TASK BRIEF -
When the line containing "coffee cup: none" appears in the entries below, begin printing there and stop after the line containing "wine bottle: none"; print each of those lines exactly and no other line.
*** DATA TO EXAMINE ***
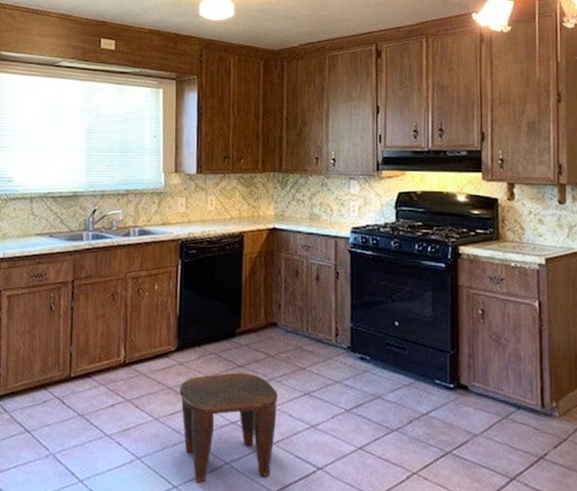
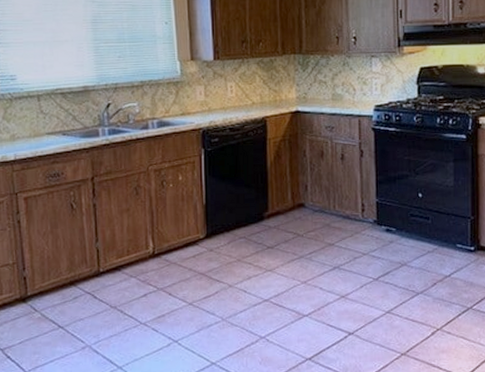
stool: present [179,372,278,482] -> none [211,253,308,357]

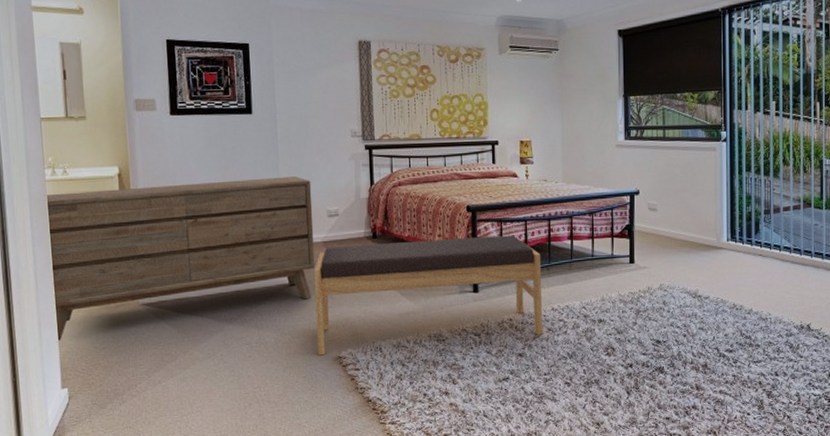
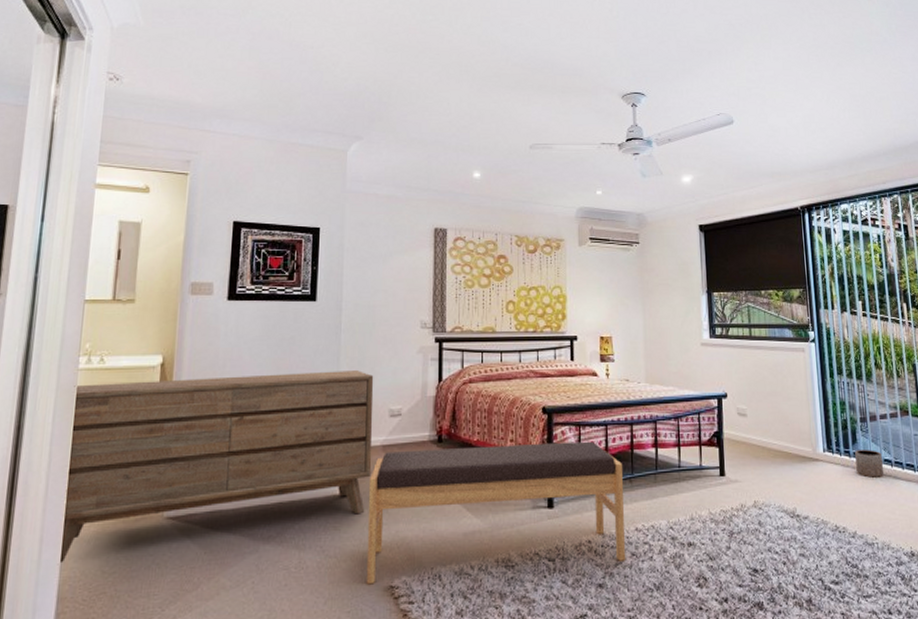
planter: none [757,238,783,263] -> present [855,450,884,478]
*** End of DATA TO EXAMINE ***
*** DATA TO EXAMINE ***
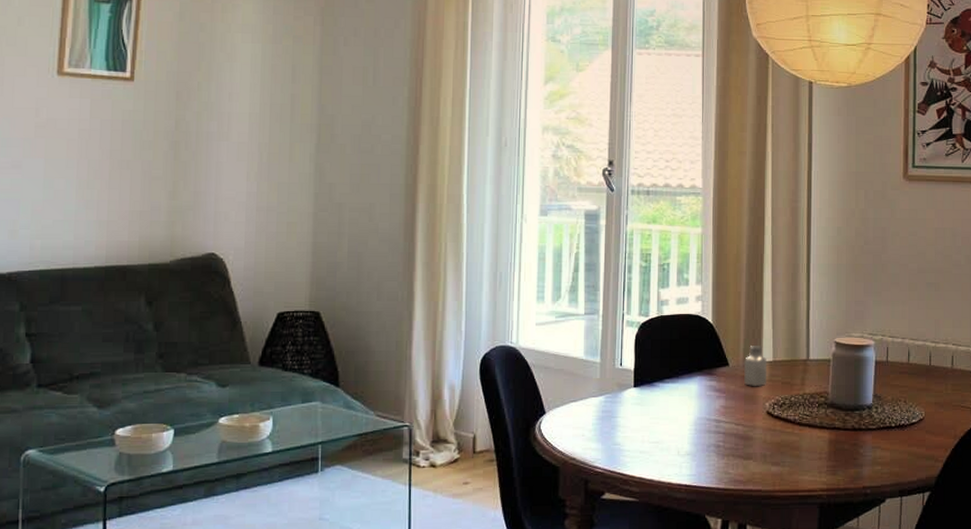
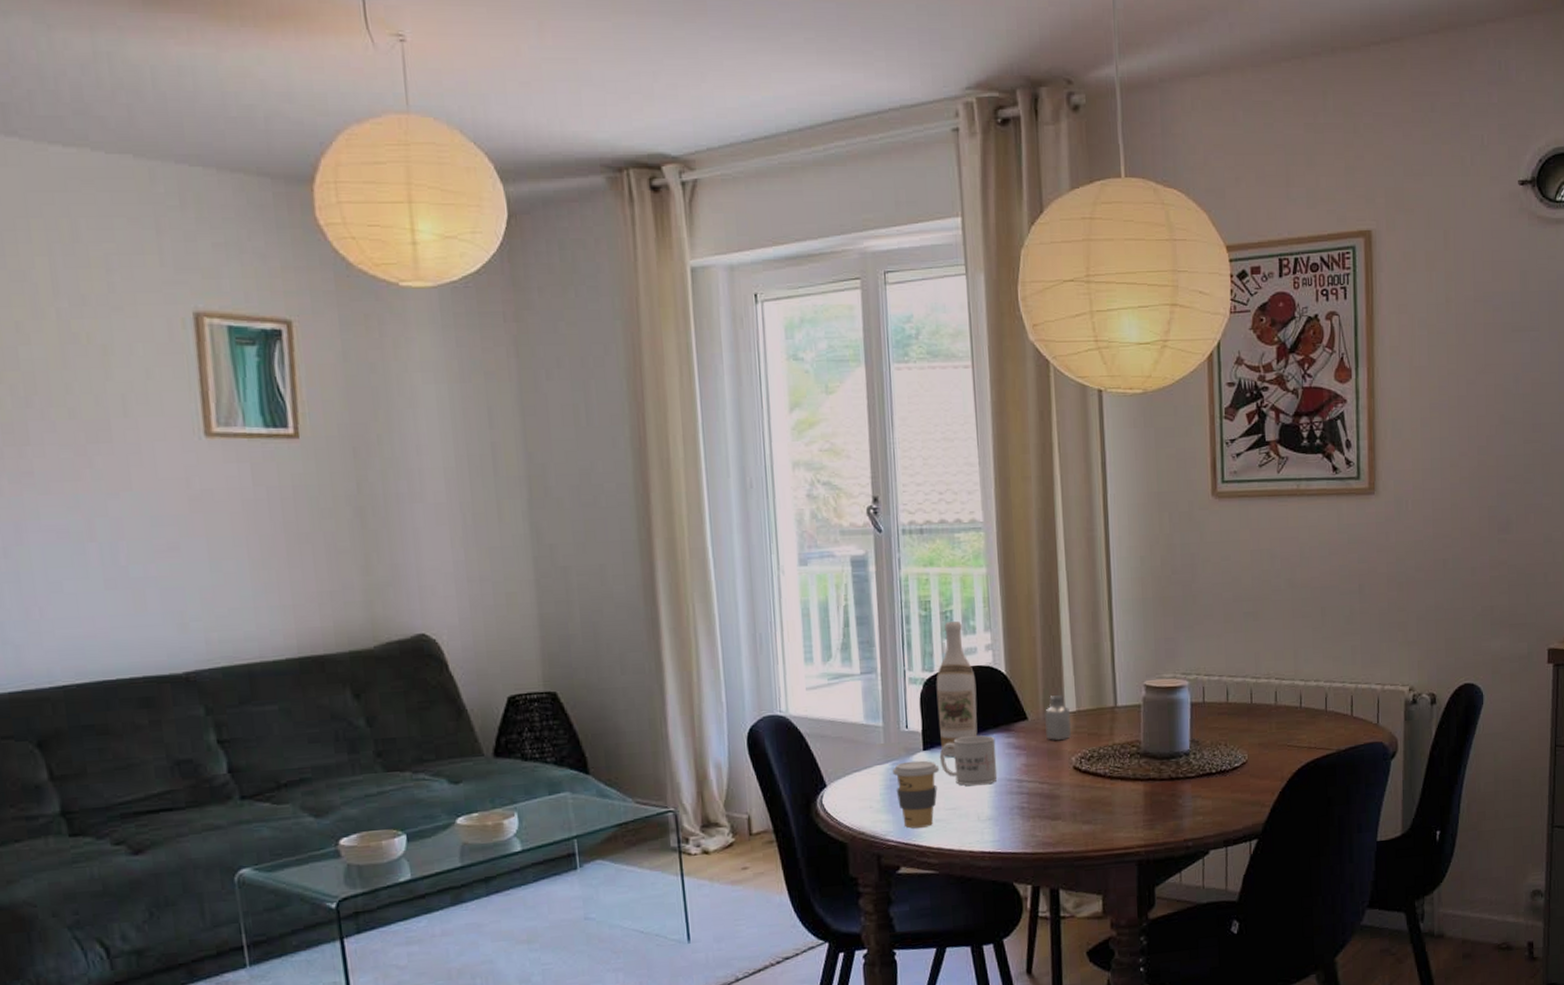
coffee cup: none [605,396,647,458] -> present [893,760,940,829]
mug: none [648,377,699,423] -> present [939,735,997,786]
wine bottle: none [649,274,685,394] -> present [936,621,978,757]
*** End of DATA TO EXAMINE ***
ANSWER BOX -
coffee cup: none [605,396,647,458] -> present [893,760,940,829]
mug: none [648,377,699,423] -> present [939,735,997,786]
wine bottle: none [649,274,685,394] -> present [936,621,978,757]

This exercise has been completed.